Your assignment: List each line of the records below that contains the string "energy", reproducing every such line in full.

Stored items from a collection:
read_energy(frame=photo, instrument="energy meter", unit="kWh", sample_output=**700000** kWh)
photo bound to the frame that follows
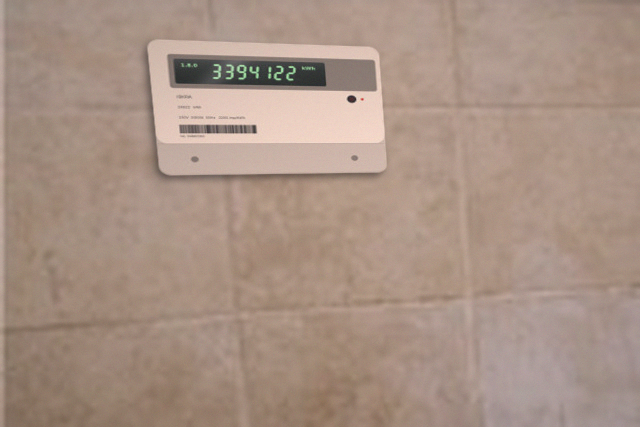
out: **3394122** kWh
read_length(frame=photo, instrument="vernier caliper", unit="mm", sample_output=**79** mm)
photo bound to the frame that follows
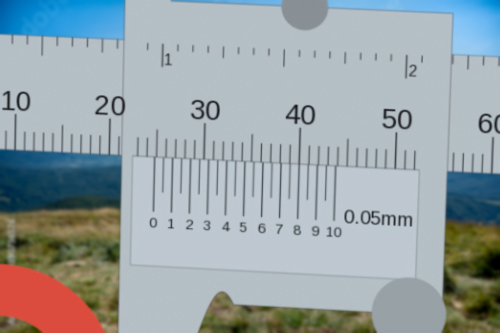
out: **24.8** mm
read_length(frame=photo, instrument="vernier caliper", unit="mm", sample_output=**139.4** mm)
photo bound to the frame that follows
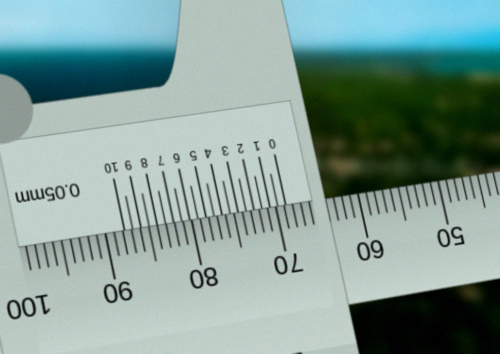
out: **68.8** mm
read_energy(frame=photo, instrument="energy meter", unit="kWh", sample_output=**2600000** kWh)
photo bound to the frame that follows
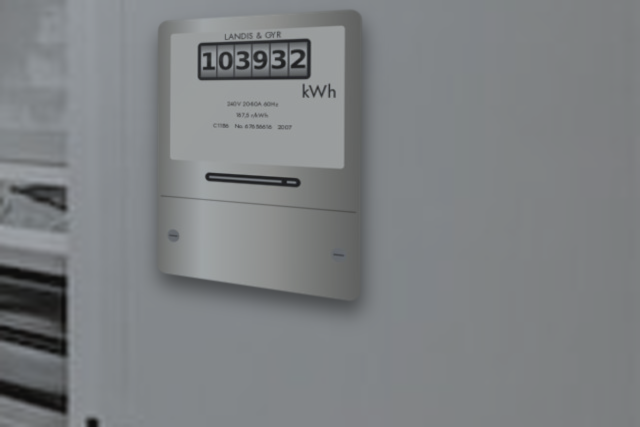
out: **103932** kWh
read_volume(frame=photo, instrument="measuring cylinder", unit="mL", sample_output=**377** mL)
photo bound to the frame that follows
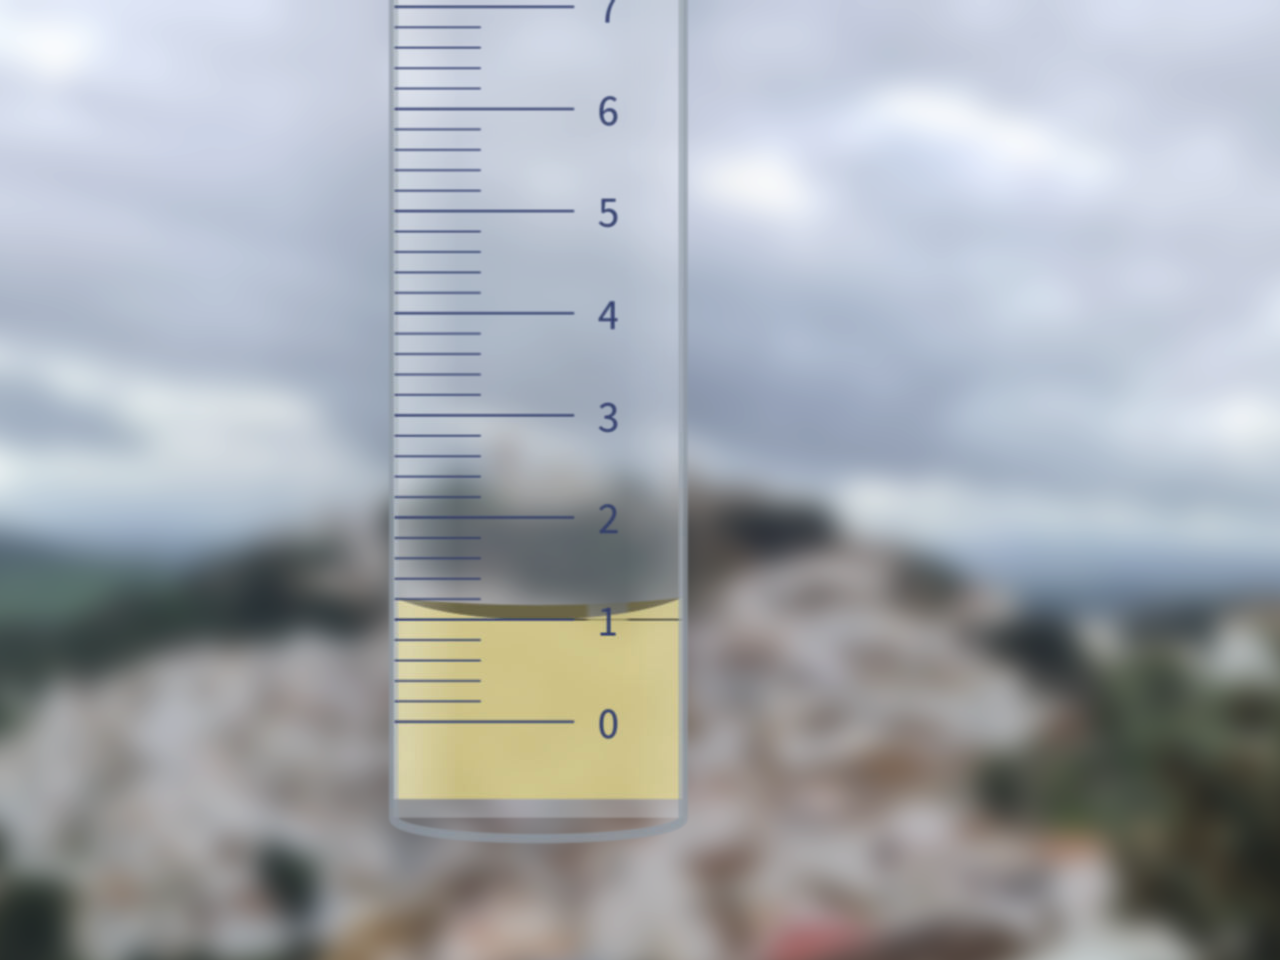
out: **1** mL
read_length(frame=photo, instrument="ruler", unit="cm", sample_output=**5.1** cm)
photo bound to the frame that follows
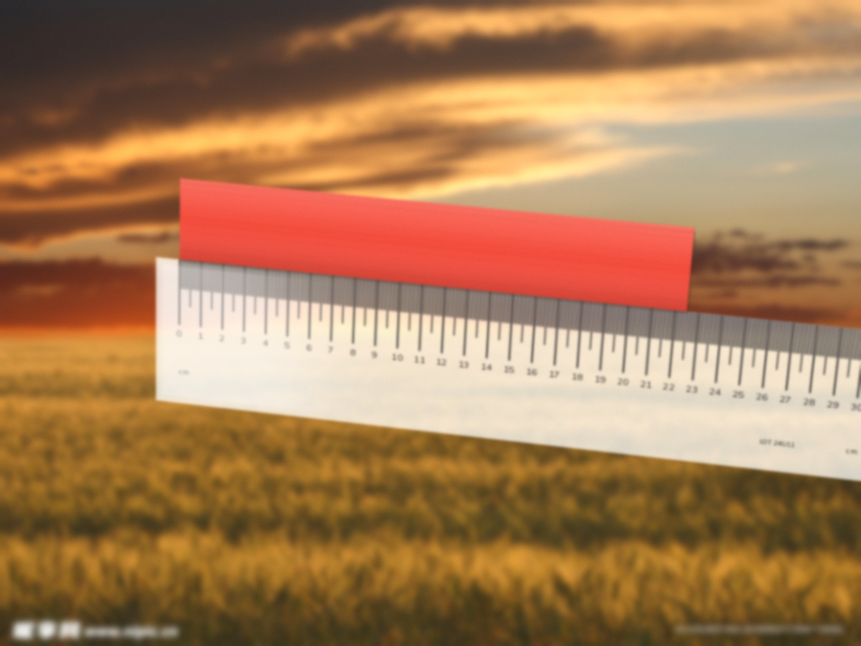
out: **22.5** cm
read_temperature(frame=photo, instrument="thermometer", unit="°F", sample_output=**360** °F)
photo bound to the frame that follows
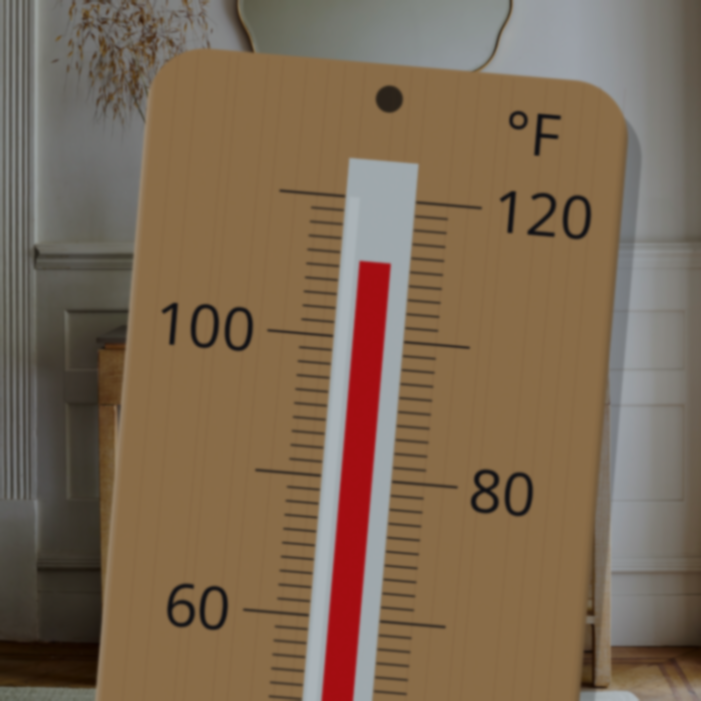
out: **111** °F
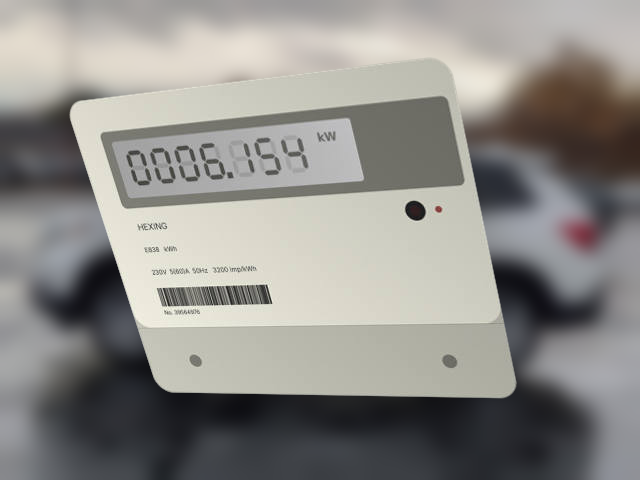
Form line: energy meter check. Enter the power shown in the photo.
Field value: 6.154 kW
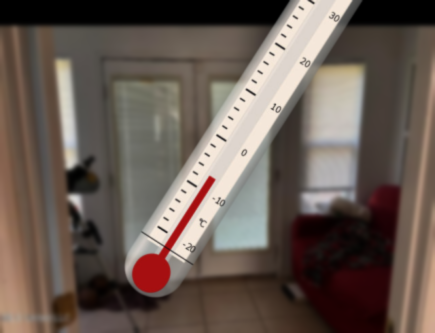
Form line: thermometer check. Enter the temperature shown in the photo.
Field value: -7 °C
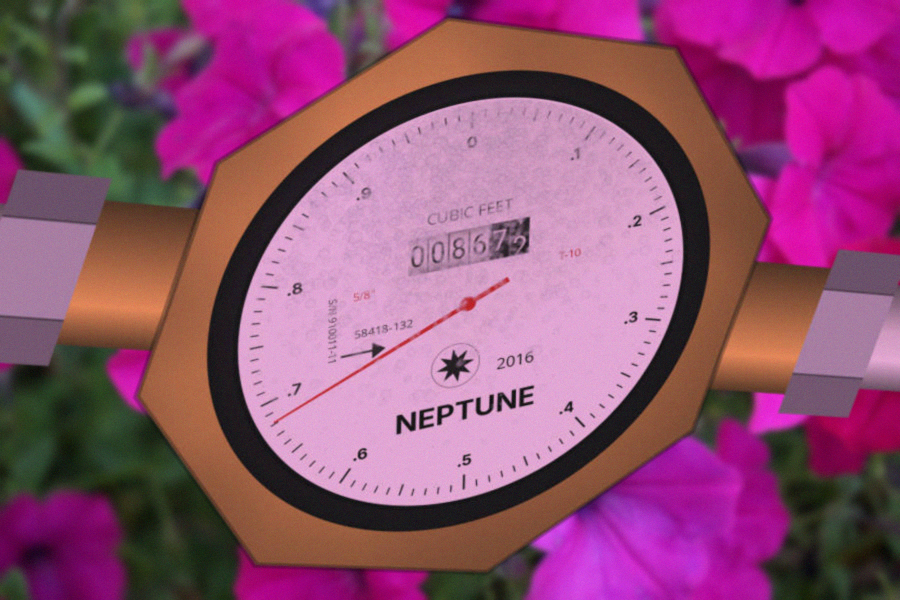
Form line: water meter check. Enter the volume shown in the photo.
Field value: 8671.68 ft³
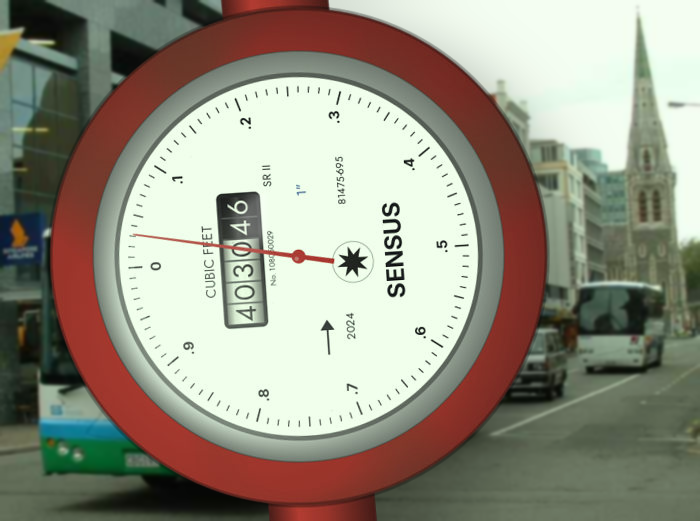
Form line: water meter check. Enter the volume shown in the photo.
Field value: 403046.03 ft³
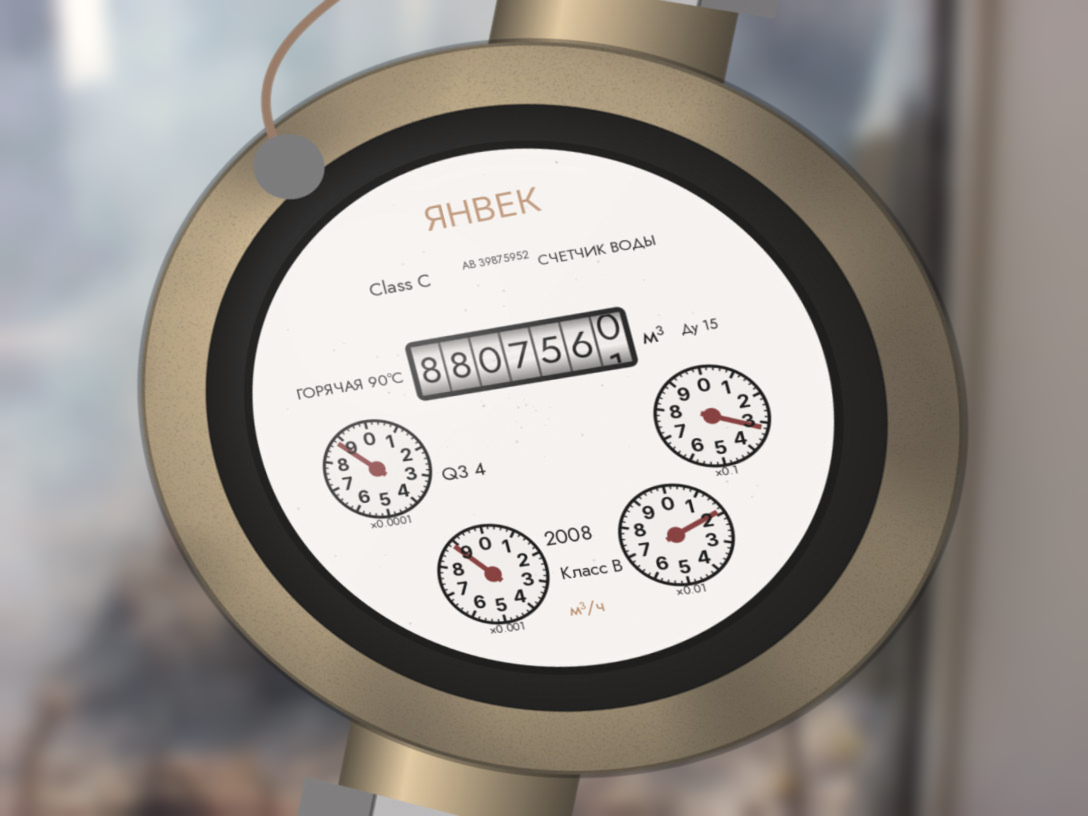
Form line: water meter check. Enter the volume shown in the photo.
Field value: 8807560.3188 m³
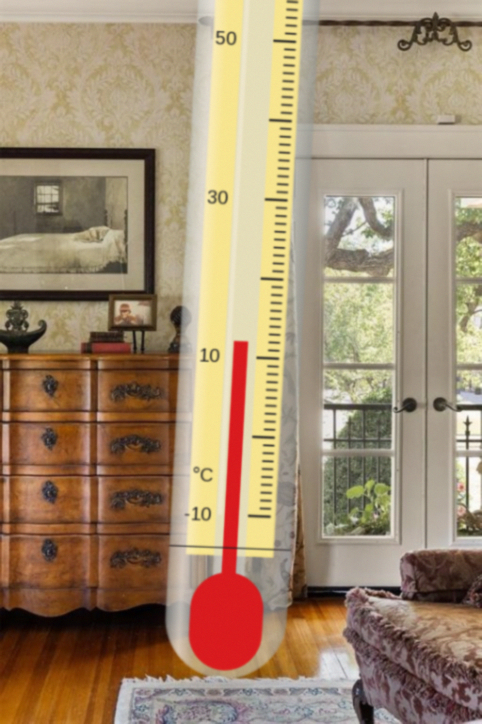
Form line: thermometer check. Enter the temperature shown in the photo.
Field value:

Response to the exercise:
read_energy(frame=photo, instrument="energy meter", unit="kWh", sample_output=**700000** kWh)
read_energy(frame=photo, instrument="energy meter", unit="kWh", sample_output=**2600000** kWh)
Form line: energy meter check. Enter the power shown in the photo.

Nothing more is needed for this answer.